After returning to the United States he was selected to attend the Army War College. Brigade command assignments followed in both Alaska and the 9th Infantry Division at Fort Lewis. Promoted to Brigadier General in 1979, the next steps in his preparation for high command were assignments to joint staff duty as an operations planner on the staff of Pacific Command and a tour as Assistant Division Commander in the 8th Infantry Division in Europe. Upon his promotion to Major General in 1981, he was assigned as Director of Military Personnel Management in the office of the Deputy Chief of Staff for Personnel in the Pentagon. This assignment was followed by his selection as the Commander of the 24th Infantry Division, Mechanized, at Fort Stewart, Georgia. While assigned at Fort Stewart, General Schwarzkopf was temporarily detailed to serve as the United States Army advisor to Vice Admiral Metcalf, the United States Military Commander of the military operation to intervene in Grenada. After the initial landing of Marine and Army forces on the Island, Vice Admiral Metcalf ordered General Schwarzkopf to assume operational direction and coordination of land forces for the final phases of the operation.
In 1986 General was promoted to Lieutenant General and assumed command of I Corps at Fort Lewis. A year later he returned to the Pentagon as the Deputy Chief of Staff for Military Operations, Department of the Army.

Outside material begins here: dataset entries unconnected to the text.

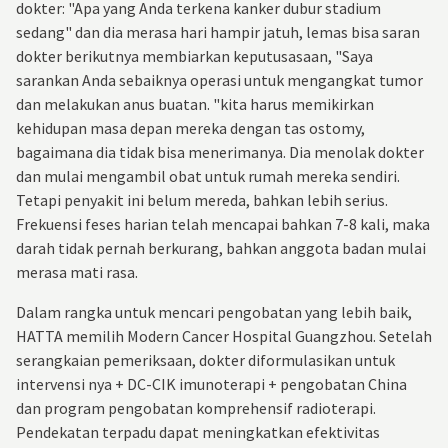
dokter: "Apa yang Anda terkena kanker dubur stadium
sedang" dan dia merasa hari hampir jatuh, lemas bisa saran
dokter berikutnya membiarkan keputusasaan, "Saya
sarankan Anda sebaiknya operasi untuk mengangkat tumor
dan melakukan anus buatan. "kita harus memikirkan
kehidupan masa depan mereka dengan tas ostomy,
bagaimana dia tidak bisa menerimanya. Dia menolak dokter
dan mulai mengambil obat untuk rumah mereka sendiri.
Tetapi penyakit ini belum mereda, bahkan lebih serius.
Frekuensi feses harian telah mencapai bahkan 7-8 kali, maka
darah tidak pernah berkurang, bahkan anggota badan mulai
merasa mati rasa.
Dalam rangka untuk mencari pengobatan yang lebih baik,
HATTA
memilih Modern Cancer Hospital Guangzhou. Setelah
serangkaian pemeriksaan, dokter diformulasikan untuk
intervensi nya + DC-CIK imunoterapi + pengobatan China
dan program pengobatan komprehensif radioterapi.
Pendekatan terpadu dapat meningkatkan efektivitas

General Schwarzkopf’s final preparation for the highest field command came with his promotion to General and assignment as Commander-in-Chief, Central Command. As CINC CENTCOM, he was responsible for all United States military contingency planning and military assistance activities in the Middle East region. It was as CINC CENTCOM that General Schwarzkopf made his indelible mark in the annals of our nation’s military history.
General Schwarzkopf’s superb conduct of the Gulf War is an extraordinary feat of generalship unparalleled in its decisiveness.
In recognition of his incomparable service to the United States and the United Nations in leading the coalition forces to victory, General Schwarzkopf was awarded the Defense Distinguished Service Medal and the Distinguished Service Medals of the Army, Air Force, Navy and Coast Guard. On July 3, 1991, President Bush, in the name of a grateful nation, awarded General Schwarzkopf the Presidential Medal of Freedom.
His lifetime of outstanding service epitomizes the very finest qualities of the American soldier. He was steadfast and fearless in battle, dauntless in pursuit of combat readiness, and ever mindful of the welfare of his troops and their families.
Throughout a military career of uncommon devotion to his country and its Army, he was dedicated to the principles and ideals reflected in the motto of West Point. Accordingly, the Association of Graduates takes great pride in presenting the 1994 Distinguished Graduate Award to H. Norman Schwarzkopf, Class of 1956.